O’Sullivan thinks so too. Remembering the role John Hayes played in his three Triple Crown winning teams, O’Sullivan has proof that the leap can be made from novice to international. “I’d be confident about Roman’s chances,” he says, “not just because of his athletic traits but also because of how resilient a person he is. Like, he has come this distance and hasn’t flinched no matter what has been thrown at him – a new sport, a new environment. The thing is that High School American football players are used to studying playbooks from an early age. They’re tactically astute. Plus gym sessions are part of the school curriculum. Sure, it’s a big step but if you’ve someone who has world class footballing skills as well as world class listening skills, you’ve a chance. And this kid has something – he is special.”
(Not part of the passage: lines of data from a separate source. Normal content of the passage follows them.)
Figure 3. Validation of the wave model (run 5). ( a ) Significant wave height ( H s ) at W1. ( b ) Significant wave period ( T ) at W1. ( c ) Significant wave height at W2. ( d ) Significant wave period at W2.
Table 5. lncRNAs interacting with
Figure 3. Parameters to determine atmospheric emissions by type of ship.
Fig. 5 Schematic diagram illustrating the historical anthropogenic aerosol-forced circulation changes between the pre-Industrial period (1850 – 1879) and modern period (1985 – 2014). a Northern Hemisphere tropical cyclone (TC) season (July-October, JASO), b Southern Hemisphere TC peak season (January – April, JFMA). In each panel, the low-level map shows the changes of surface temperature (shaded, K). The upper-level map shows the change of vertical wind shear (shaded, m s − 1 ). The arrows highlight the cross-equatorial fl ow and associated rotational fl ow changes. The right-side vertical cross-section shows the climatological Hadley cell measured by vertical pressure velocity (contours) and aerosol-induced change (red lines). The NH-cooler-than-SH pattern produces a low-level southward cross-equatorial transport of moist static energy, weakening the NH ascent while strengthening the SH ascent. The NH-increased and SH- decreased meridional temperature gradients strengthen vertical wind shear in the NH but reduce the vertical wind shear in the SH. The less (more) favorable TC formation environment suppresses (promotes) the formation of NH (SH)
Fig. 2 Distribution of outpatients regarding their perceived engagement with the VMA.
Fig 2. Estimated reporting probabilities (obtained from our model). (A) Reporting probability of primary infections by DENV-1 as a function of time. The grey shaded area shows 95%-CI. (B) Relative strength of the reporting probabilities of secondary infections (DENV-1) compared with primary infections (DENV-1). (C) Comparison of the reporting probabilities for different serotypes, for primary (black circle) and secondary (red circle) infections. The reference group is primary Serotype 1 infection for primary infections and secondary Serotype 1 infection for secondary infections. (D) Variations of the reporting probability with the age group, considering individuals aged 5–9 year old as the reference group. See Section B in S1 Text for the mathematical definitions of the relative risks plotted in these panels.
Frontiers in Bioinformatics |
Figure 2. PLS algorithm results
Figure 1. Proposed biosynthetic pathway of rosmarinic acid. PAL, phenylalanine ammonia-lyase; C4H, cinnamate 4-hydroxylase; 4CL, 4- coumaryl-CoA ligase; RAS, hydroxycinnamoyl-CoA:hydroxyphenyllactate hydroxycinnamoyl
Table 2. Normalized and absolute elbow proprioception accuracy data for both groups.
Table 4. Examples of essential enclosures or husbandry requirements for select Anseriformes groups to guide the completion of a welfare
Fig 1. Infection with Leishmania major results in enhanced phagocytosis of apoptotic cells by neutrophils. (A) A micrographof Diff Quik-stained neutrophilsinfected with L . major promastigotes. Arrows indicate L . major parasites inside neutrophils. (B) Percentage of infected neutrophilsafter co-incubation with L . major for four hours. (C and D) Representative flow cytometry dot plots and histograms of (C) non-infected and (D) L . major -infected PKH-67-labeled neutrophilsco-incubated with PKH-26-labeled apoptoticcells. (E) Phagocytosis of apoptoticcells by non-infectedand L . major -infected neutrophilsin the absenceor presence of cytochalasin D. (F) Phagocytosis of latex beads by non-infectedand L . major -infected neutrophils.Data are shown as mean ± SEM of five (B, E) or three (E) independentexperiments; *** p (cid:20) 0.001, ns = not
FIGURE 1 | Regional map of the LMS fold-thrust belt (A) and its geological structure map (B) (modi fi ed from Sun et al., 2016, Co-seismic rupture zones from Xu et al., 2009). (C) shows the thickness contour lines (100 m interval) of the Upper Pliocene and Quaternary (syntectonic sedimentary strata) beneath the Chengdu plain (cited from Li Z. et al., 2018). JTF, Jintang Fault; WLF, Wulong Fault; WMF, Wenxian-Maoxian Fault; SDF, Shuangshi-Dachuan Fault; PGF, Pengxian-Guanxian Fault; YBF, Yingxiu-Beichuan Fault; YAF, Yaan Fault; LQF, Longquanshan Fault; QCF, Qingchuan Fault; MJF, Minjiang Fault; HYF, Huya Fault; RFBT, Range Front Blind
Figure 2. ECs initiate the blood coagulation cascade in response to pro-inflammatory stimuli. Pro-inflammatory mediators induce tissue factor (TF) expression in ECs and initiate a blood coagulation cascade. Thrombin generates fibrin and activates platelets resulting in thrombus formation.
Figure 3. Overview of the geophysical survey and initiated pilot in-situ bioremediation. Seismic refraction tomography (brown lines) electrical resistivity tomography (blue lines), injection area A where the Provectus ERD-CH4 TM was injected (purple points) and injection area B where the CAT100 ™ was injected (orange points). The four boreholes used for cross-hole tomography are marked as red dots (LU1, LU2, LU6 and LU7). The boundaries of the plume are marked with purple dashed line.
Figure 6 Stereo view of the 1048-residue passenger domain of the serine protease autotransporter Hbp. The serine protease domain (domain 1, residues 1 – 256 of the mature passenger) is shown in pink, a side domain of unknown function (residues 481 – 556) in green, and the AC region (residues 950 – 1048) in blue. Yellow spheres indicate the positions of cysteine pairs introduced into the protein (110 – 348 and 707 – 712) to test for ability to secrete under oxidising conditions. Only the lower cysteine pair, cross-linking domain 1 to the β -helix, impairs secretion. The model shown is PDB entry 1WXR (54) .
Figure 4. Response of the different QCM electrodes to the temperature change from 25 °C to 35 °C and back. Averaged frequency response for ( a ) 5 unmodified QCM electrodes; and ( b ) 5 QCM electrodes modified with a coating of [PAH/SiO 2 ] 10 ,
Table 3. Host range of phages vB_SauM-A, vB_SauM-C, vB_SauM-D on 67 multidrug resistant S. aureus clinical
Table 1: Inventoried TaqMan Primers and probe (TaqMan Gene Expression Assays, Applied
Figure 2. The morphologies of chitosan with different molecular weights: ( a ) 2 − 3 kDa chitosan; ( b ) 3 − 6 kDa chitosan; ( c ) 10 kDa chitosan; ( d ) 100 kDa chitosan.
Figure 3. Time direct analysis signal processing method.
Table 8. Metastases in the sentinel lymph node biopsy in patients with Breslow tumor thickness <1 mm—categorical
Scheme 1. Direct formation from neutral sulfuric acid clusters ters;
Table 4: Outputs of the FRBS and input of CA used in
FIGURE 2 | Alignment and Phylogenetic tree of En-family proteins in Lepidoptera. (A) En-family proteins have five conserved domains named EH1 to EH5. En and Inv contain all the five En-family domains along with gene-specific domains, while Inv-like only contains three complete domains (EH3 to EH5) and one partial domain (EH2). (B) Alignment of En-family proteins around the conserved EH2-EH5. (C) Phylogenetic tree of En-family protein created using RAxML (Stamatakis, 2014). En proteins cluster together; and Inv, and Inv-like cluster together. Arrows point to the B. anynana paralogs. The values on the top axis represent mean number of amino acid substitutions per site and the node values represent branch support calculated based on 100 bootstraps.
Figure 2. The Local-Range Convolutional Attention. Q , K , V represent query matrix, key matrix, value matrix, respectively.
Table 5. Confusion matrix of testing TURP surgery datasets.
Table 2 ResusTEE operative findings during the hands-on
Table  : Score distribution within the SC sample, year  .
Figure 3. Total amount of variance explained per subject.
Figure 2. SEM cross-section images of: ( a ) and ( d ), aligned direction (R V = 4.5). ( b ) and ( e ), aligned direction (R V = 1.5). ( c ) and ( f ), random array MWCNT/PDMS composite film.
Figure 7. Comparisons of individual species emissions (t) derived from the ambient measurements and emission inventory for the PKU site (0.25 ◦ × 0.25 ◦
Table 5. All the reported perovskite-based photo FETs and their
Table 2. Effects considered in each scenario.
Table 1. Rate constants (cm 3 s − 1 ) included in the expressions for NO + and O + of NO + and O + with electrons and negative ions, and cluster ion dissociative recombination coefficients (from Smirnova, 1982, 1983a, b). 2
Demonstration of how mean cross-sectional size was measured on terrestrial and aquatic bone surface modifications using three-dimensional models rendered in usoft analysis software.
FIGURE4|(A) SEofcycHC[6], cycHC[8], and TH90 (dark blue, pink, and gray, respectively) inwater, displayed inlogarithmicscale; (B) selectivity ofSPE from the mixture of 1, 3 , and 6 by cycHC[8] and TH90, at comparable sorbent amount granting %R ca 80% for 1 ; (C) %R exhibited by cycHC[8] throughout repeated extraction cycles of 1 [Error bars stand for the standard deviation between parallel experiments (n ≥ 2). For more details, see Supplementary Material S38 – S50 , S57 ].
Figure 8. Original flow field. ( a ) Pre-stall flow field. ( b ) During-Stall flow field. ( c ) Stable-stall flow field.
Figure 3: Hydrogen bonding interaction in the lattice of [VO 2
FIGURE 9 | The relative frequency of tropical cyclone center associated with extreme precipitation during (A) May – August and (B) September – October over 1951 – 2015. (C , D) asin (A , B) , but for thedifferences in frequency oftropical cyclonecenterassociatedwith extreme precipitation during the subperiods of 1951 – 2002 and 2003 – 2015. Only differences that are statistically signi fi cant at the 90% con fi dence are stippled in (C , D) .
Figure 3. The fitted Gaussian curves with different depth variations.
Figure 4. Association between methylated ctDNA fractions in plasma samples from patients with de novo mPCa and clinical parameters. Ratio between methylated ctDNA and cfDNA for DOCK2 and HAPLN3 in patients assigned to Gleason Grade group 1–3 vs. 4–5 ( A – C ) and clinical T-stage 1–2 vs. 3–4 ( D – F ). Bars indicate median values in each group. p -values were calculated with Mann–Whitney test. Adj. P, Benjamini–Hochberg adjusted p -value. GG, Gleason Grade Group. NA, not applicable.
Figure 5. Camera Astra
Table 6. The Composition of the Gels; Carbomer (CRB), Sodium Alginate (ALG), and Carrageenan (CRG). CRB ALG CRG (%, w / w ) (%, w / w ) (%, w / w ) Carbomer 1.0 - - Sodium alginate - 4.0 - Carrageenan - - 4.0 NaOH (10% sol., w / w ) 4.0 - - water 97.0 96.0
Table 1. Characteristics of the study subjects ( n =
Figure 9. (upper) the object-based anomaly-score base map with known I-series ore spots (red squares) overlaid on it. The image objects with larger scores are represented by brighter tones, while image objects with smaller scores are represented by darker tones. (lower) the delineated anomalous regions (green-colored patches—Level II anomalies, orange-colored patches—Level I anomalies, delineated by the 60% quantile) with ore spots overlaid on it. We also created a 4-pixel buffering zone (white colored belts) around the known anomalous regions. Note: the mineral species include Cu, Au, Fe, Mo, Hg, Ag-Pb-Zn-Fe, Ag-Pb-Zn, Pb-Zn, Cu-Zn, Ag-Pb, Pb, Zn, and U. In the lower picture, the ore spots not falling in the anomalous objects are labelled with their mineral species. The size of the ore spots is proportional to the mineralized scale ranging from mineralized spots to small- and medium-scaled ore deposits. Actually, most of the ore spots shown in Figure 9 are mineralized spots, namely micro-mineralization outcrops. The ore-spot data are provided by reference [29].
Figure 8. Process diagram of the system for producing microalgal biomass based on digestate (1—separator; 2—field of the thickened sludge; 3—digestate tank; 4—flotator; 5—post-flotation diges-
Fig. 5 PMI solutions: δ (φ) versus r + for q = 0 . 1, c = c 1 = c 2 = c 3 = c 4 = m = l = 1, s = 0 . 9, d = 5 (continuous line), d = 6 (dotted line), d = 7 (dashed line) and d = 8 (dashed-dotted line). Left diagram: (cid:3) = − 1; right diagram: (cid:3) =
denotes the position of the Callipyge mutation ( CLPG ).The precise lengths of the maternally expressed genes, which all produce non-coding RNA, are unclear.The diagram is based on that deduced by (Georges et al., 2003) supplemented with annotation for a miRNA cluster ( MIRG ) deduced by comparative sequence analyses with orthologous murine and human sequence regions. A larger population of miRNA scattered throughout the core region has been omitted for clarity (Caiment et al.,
Back in Hawaii, Fitzgerald – by mere coincidence – spent Friday afternoon in the company of Salanoa’s father just before your correspondent called. “He’s a red once again,” Salanoa senior said to Fitzgerald, a reference to Munster’s jersey colour and the Kahuku High School team’s nickname, the Red Raiders.
Here’s another story, picked up by Sports Illustrated a few years ago. In 2011, Fitzgerald – a drama teacher at the local university as well as the school’s rugby coach, fulfilled a request to write the words to a Maori haka for the Red Raiders football team. The story behind the Kaipahua Kura—Maori for “We are the Red Raiders”— is a poignant one. “For our families and community, who have been through much,” it starts.
That’s barely scratching the surface of things. Ten years ago, the school was struck by tragedy when one of the team’s co-captains took his own life. A short time later, a broken-hearted friend of the deceased, also passed. At the end of their haka, the Raiders players point to the sky, gesturing at the players and the people from their community who have gone before.
In 2015, before that year’s state championship final, Roman Salanoa, Munster’s new hope, was told, along with his Kahuku team mates, that they would be penalised 15 yards if they performed the haka before the game. They did it anyway (see above), suffered the penalty and won their game.
“When people think about community spirit, about the closeness of families, they really should be thinking of a place like this,” Fitzgerald says. “Their Polynesian culture is so important to them and rugby is a part of that. It isn’t an alien sport. They grew up playing touch rugby for fun, (American) football for championships.”
Salanoa is the first to cross boundaries, sporting as well as geographic, yet Liddy and O’Sullivan intend going back. Another Kahuku graduate was about to sign for the Dragons until Bernard Jackman lost his job there; while the pandemic has stalled Jeremy’s Davidson’s Brive from their pursuit of a third Hawaiian. O’Sullivan, Liddy and Fitzgerald are convinced there’s a mine of talent waiting to be unearthed.
“You’re looking at a similar amount of potential here as you get in Fiji, Tonga and Samoa,” Fitzgerald says. “Their genetics suit rugby.”
Will Munster suit Salanoa? Perhaps the answer lies in the words of Sports Illustrated’s Austin Murphy who wrote of the hardship people endure on Hawaii’s North Shore. “Despite its distance from the mainland, the American Dream—the chance to improve one’s lot by earning a college scholarship—remains vital and alive here. It could be a by-product of strong faith or the jaw-dropping natural beauty all around, but the vibe one gets from the Red Raiders and their coaches and parents is upbeat, buoyant, optimistic. And, when necessary, aggressive. Among the vows cried out by the players during their haka: “We will stand up and fight with courage!”
Now where have we heard those words before?